(Dataset entries)
((
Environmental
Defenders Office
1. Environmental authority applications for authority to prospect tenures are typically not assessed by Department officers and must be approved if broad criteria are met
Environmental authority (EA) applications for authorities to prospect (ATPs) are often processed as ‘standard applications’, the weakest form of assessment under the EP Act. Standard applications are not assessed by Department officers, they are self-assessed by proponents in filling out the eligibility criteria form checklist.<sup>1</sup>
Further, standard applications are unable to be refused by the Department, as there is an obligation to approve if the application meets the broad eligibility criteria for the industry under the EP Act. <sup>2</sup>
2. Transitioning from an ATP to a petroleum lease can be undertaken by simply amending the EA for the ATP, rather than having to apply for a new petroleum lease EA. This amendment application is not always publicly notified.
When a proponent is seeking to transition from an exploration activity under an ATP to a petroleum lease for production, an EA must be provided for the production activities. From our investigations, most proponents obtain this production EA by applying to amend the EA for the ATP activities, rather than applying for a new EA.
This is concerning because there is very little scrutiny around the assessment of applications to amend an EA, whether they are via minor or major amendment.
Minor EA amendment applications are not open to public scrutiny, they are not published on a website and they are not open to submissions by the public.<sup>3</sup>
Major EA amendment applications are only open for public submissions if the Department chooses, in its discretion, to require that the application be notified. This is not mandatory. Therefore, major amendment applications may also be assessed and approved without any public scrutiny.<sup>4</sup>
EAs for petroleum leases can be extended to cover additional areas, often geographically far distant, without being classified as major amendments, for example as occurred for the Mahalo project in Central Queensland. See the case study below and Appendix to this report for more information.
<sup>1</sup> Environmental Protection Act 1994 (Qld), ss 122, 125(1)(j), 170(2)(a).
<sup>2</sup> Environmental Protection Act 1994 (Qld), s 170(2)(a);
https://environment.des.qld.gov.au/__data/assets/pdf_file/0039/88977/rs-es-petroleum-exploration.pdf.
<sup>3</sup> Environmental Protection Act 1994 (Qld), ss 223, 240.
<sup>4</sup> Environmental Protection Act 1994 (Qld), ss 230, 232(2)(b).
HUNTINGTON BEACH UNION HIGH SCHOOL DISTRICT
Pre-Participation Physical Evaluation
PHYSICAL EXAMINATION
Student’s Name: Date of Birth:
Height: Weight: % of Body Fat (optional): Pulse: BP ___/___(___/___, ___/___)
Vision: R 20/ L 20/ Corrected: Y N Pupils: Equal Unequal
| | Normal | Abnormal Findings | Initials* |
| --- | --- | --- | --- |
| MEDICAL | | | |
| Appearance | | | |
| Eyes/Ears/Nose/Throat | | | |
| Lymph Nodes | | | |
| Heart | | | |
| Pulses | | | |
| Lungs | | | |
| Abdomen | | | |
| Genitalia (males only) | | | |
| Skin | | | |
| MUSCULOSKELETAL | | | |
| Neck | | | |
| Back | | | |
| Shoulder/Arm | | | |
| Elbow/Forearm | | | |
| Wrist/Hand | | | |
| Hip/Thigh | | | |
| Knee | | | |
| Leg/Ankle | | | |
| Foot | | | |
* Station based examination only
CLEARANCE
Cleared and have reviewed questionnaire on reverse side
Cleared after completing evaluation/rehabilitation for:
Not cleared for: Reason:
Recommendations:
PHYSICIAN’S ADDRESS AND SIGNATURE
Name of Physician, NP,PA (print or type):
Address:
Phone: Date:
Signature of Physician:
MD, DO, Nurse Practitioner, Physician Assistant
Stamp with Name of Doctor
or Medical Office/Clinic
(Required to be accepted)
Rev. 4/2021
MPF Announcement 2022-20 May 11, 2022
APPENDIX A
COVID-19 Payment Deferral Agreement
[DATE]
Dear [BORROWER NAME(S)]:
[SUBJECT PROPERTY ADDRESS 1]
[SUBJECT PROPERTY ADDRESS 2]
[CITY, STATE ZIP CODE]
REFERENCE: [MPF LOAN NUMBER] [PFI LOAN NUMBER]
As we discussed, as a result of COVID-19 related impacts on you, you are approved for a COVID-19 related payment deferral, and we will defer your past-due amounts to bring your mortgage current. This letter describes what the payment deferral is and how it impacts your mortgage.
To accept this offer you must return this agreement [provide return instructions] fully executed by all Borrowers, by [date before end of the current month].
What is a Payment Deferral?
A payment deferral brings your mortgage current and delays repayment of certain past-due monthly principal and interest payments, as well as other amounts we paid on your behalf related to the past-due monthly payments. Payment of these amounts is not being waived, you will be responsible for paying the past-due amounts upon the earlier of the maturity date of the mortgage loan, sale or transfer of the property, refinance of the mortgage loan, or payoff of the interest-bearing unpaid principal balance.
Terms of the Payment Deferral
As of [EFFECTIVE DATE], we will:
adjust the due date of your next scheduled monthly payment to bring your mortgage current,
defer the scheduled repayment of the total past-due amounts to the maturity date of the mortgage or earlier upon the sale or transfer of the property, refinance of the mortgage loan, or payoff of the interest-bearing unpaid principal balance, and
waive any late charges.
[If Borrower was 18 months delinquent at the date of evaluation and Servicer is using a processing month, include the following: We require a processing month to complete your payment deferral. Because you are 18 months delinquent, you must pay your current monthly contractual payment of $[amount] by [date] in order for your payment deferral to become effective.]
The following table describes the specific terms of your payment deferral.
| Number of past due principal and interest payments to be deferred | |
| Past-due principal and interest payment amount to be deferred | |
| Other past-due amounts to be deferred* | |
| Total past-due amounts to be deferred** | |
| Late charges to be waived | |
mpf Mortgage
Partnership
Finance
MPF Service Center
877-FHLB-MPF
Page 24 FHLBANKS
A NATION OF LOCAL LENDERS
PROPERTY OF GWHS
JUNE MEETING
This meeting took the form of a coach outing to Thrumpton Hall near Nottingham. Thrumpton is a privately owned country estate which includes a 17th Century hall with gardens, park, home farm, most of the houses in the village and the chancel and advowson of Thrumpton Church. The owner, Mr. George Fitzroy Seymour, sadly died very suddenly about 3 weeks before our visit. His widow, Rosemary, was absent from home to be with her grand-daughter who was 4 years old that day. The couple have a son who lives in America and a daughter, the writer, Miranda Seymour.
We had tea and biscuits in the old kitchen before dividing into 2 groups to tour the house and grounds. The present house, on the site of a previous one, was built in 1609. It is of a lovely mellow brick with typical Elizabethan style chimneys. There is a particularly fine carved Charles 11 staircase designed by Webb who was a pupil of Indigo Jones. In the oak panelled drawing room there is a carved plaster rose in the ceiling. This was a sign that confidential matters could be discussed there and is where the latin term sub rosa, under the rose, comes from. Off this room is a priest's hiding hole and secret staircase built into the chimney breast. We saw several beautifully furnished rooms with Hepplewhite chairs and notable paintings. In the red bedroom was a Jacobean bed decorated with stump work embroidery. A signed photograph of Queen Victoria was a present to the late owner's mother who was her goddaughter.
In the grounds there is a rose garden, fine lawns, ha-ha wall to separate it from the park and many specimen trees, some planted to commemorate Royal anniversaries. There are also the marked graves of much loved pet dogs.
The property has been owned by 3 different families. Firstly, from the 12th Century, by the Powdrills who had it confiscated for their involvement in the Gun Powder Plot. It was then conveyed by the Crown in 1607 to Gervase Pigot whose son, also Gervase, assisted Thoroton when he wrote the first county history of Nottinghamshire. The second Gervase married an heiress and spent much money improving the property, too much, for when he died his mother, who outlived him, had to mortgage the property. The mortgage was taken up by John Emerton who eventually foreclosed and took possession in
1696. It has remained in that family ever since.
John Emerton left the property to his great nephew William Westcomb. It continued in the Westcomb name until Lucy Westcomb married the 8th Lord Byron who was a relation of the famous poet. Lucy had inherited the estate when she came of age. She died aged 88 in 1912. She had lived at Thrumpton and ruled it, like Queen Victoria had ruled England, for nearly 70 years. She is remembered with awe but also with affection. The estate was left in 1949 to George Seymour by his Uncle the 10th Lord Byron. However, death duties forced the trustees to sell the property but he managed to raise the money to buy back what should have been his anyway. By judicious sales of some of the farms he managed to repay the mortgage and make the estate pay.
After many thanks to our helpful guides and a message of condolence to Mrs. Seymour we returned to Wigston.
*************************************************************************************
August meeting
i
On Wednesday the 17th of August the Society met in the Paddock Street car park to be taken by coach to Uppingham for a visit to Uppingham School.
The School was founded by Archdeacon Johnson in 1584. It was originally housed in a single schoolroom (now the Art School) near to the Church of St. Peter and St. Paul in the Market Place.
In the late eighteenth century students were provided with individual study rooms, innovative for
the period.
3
))
* **EXERCISE INSTRUCTIONS**
With the line that has "<sup>4</sup> Environmental Protection" as the first and the line that has "What is a Payment Deferral?" as the last, repeat exactly that run of lines above and no more.

* **ANSWER TO THIS EXERCISE**
<sup>4</sup> Environmental Protection Act 1994 (Qld), ss 230, 232(2)(b).
HUNTINGTON BEACH UNION HIGH SCHOOL DISTRICT
Pre-Participation Physical Evaluation
PHYSICAL EXAMINATION
Student’s Name: Date of Birth:
Height: Weight: % of Body Fat (optional): Pulse: BP ___/___(___/___, ___/___)
Vision: R 20/ L 20/ Corrected: Y N Pupils: Equal Unequal
| | Normal | Abnormal Findings | Initials* |
| --- | --- | --- | --- |
| MEDICAL | | | |
| Appearance | | | |
| Eyes/Ears/Nose/Throat | | | |
| Lymph Nodes | | | |
| Heart | | | |
| Pulses | | | |
| Lungs | | | |
| Abdomen | | | |
| Genitalia (males only) | | | |
| Skin | | | |
| MUSCULOSKELETAL | | | |
| Neck | | | |
| Back | | | |
| Shoulder/Arm | | | |
| Elbow/Forearm | | | |
| Wrist/Hand | | | |
| Hip/Thigh | | | |
| Knee | | | |
| Leg/Ankle | | | |
| Foot | | | |
* Station based examination only
CLEARANCE
Cleared and have reviewed questionnaire on reverse side
Cleared after completing evaluation/rehabilitation for:
Not cleared for: Reason:
Recommendations:
PHYSICIAN’S ADDRESS AND SIGNATURE
Name of Physician, NP,PA (print or type):
Address:
Phone: Date:
Signature of Physician:
MD, DO, Nurse Practitioner, Physician Assistant
Stamp with Name of Doctor
or Medical Office/Clinic
(Required to be accepted)
Rev. 4/2021
MPF Announcement 2022-20 May 11, 2022
APPENDIX A
COVID-19 Payment Deferral Agreement
[DATE]
Dear [BORROWER NAME(S)]:
[SUBJECT PROPERTY ADDRESS 1]
[SUBJECT PROPERTY ADDRESS 2]
[CITY, STATE ZIP CODE]
REFERENCE: [MPF LOAN NUMBER] [PFI LOAN NUMBER]
As we discussed, as a result of COVID-19 related impacts on you, you are approved for a COVID-19 related payment deferral, and we will defer your past-due amounts to bring your mortgage current. This letter describes what the payment deferral is and how it impacts your mortgage.
To accept this offer you must return this agreement [provide return instructions] fully executed by all Borrowers, by [date before end of the current month].
What is a Payment Deferral?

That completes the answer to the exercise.